Studies like these frame a collective public perception that tea is a healthful choice—and that adds to demand. At last count (2010), Americans drank more than 65 billion servings of tea—about 80% of it Black, 19.5% Green, and the rest Oolong and White Tea. Iced tea is most popular, accounting for about 85% of U.S. volume, according to The Tea Association of the USA.
Moreover, tea bags are the most popular form for brewing tea in the nation, used 65% of the time. Ready-to-drink and iced tea mixes have about a one-quarter share of all tea prepared in the U.S., and instant and loose tea account for the rest. The latest trend is a decline in instant tea and a climb in loose tea, the trade group adds.
Following a sustained 19-year rise in total tea consumption, the tea association predicts “strong, continuous growth over the next five years.” At this point in its stretch of gains, supermarket sales surpassed the $2.15 billion mark in 2010, and away-from-home tea drinking escalated at least 10% annually over the past decade.
SymphonyIRI Group, a Chicago-based market research firm, tracks retail tea sales by different segments. For example, dollar sales of canned and bottled tea rose 1.87% to $1.30 billion, on a 3.91% unit sales gain, during the 52 weeks ended March 18, 2012 in U.S. supermarkets, drug stores and mass merchandise outlets (excluding Walmart, club stores and gasoline/convenience stores), the SymphonyIRI Group data show.
Loose tea bags posted a dollar sales advance of 4.26% to $806.8 million, despite a 0.47% unit sales decline during the same period.
Meanwhile, dollar sales of refrigerated teas jumped ahead by 8.87% to $442.8 million, on a 4.83% unit sales gain, over the same period a year ago.
Yet dollar sales of instant tea mixes slid by 7.16% to $268.8 million, on a 5.84% decline in unit sales in the same time frame, added SymphonyIRI Group.
The widespread appeal of tea has food marketers combining it with other products to develop niches. For example, major brewers were set this spring to launch new iced-tea beers to U.S. and Canadian markets, according to The Wall Street Journal. And Whole Foods Market and Trader Joe’s are among chains that expected 60% growth in 2011 in dollar sales of Kombucha, a drink made of fermented black tea and sugar, according to SPINS figures reported by The Fiscal Times.
=====
Directions.
1. Please reproduce the tea passage between "Loose tea bags" and "a year ago.", inclusive.
2. According to the tea passage, why are food marketers combining tea with other products?

Dataset extract.
=====
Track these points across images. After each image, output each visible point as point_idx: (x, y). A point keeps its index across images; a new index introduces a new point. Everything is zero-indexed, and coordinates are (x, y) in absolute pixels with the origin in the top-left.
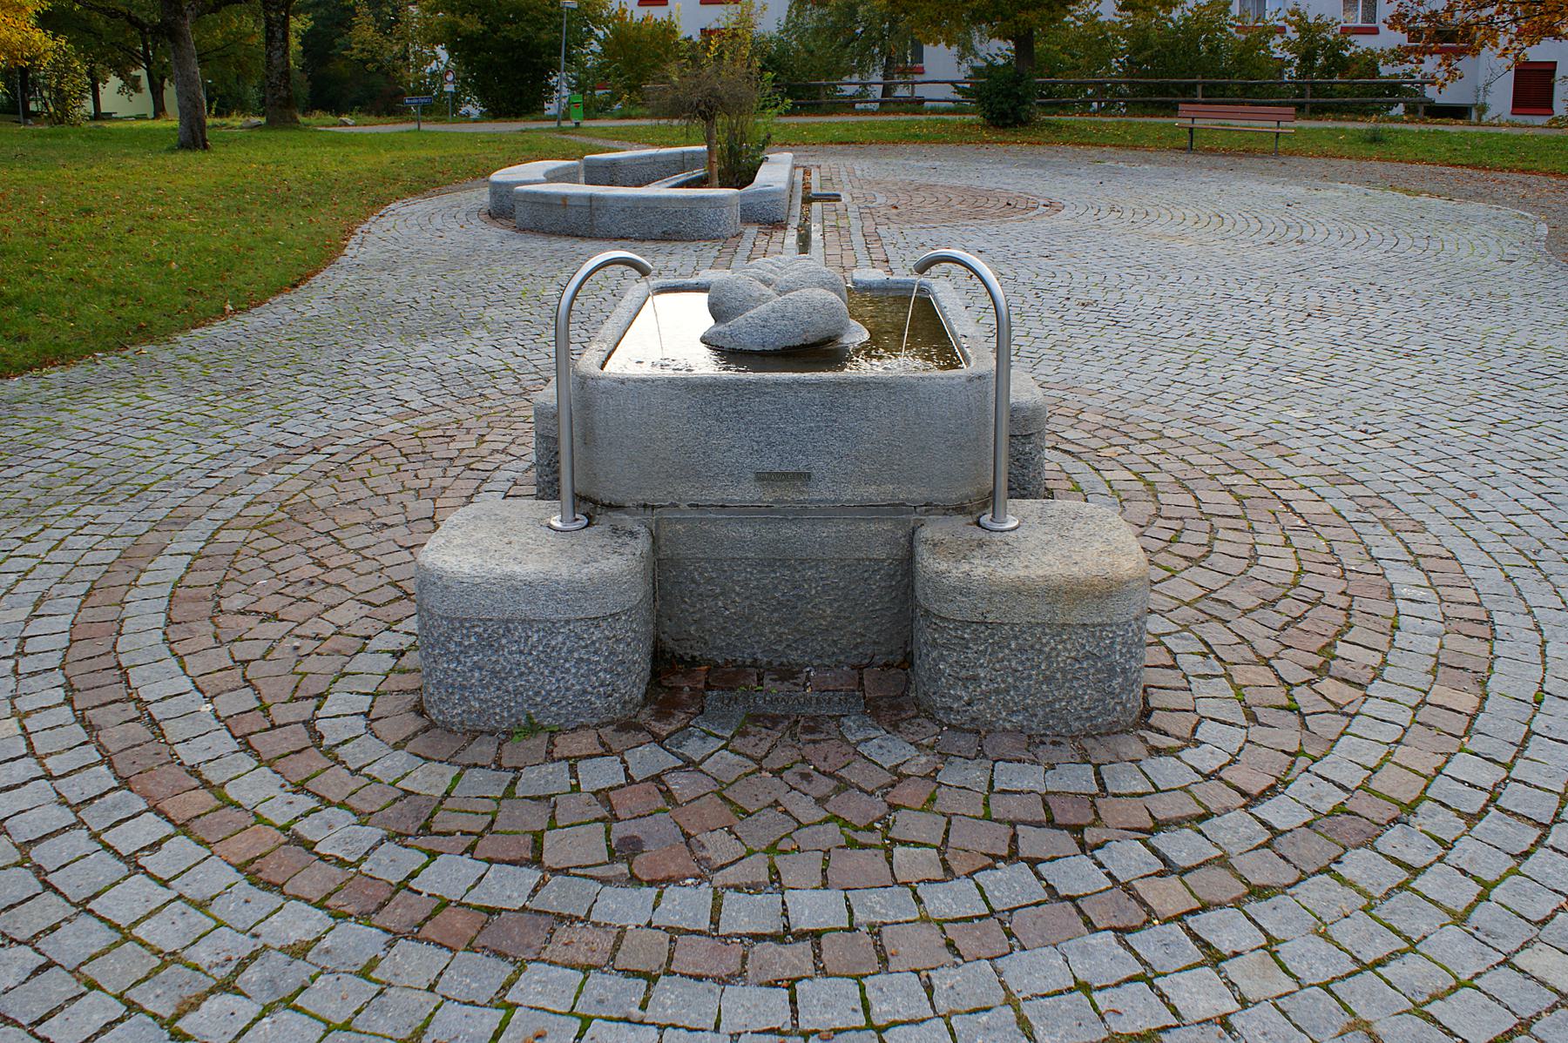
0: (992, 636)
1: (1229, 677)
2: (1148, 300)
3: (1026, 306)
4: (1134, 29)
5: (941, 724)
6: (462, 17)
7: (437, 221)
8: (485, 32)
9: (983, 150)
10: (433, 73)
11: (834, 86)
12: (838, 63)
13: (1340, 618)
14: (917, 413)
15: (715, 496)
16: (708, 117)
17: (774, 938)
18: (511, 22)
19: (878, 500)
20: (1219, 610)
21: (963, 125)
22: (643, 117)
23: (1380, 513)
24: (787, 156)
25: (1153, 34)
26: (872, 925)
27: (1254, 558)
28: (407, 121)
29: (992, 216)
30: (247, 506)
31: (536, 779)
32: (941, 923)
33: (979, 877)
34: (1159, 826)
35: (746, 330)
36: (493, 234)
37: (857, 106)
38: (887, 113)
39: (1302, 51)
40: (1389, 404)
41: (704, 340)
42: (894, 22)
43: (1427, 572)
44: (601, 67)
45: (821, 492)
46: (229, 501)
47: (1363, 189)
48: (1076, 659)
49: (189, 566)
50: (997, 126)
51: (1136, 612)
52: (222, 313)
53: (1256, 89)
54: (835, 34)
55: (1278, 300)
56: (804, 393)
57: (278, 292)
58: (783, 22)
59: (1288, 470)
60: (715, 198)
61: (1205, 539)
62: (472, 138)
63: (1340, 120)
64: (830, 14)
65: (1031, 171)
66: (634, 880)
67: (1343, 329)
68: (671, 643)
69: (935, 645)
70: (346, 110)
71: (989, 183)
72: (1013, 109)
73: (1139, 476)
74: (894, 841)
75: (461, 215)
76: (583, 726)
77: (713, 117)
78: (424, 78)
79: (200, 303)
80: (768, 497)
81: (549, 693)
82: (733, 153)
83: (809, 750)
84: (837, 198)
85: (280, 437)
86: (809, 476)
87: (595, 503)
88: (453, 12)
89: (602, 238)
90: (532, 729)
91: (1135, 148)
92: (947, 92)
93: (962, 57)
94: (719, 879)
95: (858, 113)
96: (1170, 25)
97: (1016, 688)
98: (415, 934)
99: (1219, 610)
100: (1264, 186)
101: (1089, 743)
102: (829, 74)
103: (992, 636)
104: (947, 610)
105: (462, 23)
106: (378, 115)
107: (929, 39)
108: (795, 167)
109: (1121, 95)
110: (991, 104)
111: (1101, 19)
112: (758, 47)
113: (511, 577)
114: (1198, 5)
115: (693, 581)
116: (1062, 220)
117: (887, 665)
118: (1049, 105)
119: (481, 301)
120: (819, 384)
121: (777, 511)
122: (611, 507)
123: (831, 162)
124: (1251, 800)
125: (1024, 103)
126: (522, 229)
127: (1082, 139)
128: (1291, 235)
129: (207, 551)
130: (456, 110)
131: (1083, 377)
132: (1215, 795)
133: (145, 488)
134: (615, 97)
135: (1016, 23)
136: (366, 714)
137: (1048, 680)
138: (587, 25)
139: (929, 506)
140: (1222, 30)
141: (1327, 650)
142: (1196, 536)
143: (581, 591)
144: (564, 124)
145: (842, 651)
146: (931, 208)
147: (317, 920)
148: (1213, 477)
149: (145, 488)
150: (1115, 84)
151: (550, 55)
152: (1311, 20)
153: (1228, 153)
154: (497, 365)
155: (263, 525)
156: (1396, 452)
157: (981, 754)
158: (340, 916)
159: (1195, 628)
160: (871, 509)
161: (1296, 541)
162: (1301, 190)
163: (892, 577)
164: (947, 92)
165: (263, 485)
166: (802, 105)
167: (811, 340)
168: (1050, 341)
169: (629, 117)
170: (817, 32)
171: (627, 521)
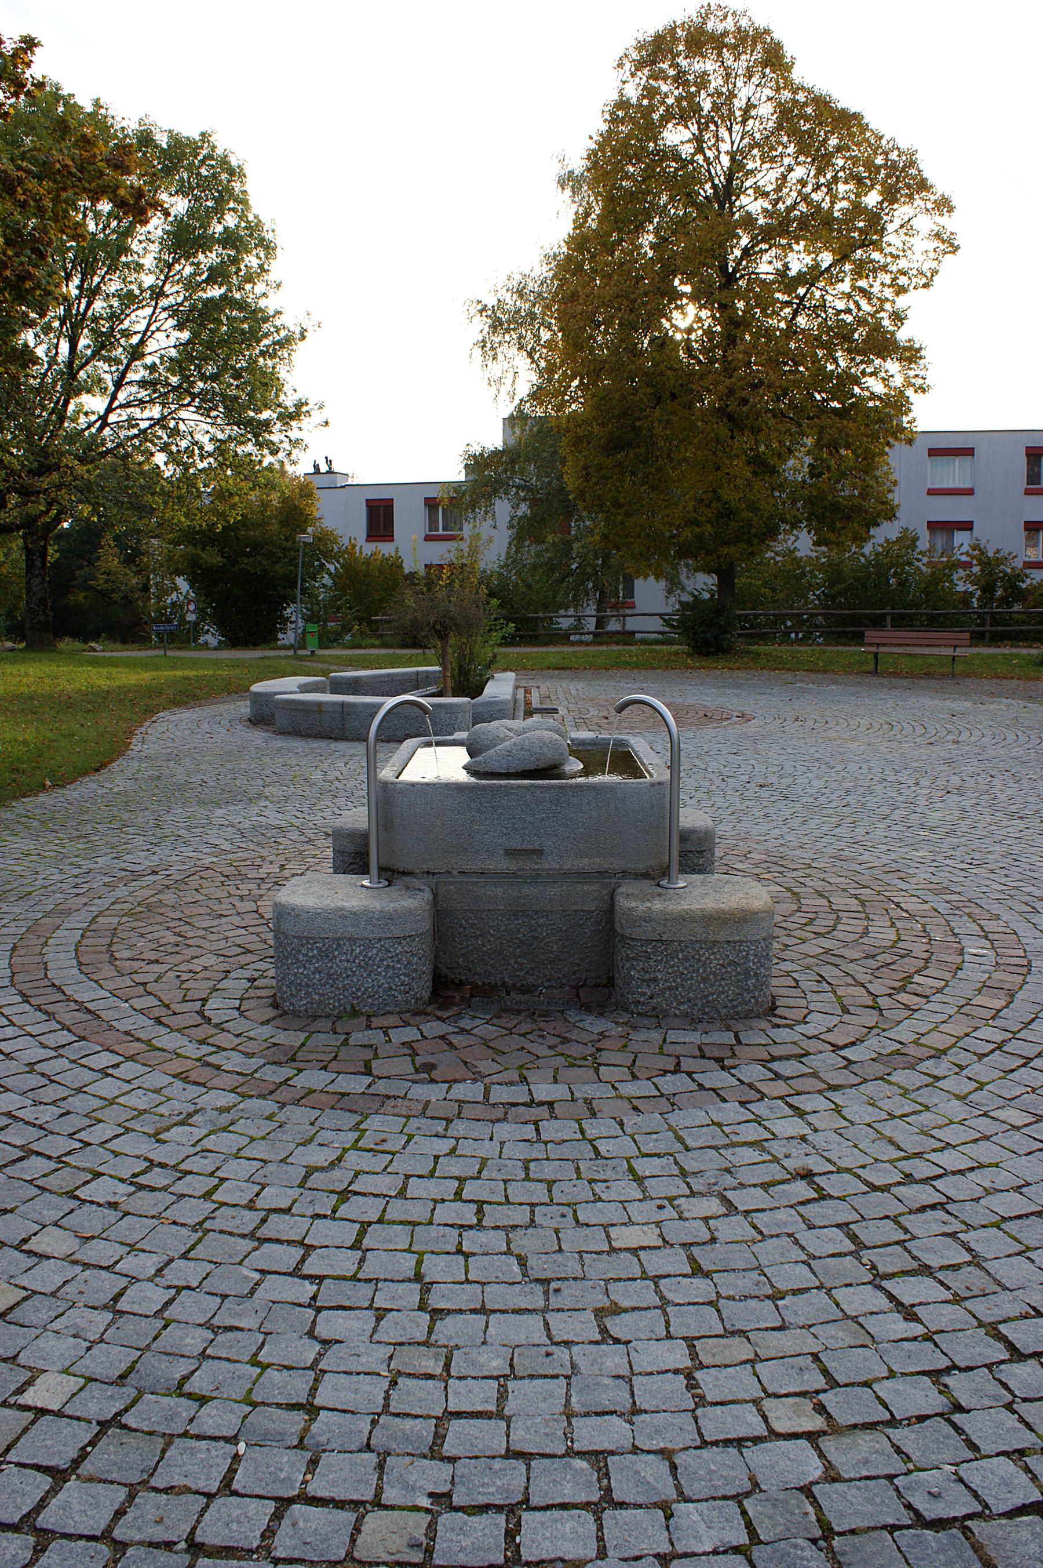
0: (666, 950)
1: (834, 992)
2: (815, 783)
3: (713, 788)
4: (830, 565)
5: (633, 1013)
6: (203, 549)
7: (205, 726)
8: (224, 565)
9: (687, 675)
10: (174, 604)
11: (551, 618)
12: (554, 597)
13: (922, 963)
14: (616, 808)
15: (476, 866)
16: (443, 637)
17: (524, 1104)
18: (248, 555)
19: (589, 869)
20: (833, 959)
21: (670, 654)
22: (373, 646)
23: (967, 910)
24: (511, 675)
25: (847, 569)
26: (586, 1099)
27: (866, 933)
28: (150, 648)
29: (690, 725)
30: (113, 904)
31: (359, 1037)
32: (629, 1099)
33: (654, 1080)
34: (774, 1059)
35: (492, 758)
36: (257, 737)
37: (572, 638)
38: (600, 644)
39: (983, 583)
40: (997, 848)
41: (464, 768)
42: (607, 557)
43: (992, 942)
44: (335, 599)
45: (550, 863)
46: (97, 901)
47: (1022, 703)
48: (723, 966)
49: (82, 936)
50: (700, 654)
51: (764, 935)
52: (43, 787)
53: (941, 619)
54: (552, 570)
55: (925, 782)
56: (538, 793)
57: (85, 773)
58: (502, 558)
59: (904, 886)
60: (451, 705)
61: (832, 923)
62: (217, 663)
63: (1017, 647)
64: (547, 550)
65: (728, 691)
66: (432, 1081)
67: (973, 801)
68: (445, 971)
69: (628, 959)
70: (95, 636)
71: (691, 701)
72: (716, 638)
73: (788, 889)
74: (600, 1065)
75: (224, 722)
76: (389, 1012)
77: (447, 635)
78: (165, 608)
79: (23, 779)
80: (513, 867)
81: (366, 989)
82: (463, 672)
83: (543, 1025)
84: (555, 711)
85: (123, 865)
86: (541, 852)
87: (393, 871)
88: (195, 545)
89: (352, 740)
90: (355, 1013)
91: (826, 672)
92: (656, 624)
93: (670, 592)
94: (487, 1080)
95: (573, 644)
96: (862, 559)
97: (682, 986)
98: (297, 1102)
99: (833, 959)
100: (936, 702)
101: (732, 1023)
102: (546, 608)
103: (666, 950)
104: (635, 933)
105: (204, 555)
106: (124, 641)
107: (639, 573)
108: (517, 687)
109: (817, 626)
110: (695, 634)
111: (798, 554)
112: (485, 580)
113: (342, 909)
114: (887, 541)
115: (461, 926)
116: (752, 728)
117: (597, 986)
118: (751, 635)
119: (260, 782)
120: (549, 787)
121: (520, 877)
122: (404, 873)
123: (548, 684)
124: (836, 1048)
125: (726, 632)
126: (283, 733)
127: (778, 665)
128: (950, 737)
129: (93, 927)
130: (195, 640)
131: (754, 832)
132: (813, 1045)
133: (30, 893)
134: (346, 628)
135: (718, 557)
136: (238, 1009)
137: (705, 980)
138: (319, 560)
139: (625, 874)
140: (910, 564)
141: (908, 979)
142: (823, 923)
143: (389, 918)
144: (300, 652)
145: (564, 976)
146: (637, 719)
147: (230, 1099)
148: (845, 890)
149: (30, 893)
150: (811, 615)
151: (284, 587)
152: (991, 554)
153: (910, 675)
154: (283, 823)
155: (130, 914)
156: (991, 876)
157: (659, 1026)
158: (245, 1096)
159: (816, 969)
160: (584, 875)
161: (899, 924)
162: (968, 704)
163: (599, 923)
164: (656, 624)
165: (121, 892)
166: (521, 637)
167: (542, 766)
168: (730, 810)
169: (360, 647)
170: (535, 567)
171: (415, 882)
=====
Full answers.
1.
Loose tea bags posted a dollar sales advance of 4.26% to $806.8 million, despite a 0.47% unit sales decline during the same period.
Meanwhile, dollar sales of refrigerated teas jumped ahead by 8.87% to $442.8 million, on a 4.83% unit sales gain, over the same period a year ago.

2. The passage says tea's widespread appeal leads food marketers to combine it with other products to develop niches. Its examples are major brewers launching iced-tea beers and chains such as Whole Foods Market and Trader Joe's expecting strong growth in Kombucha sales.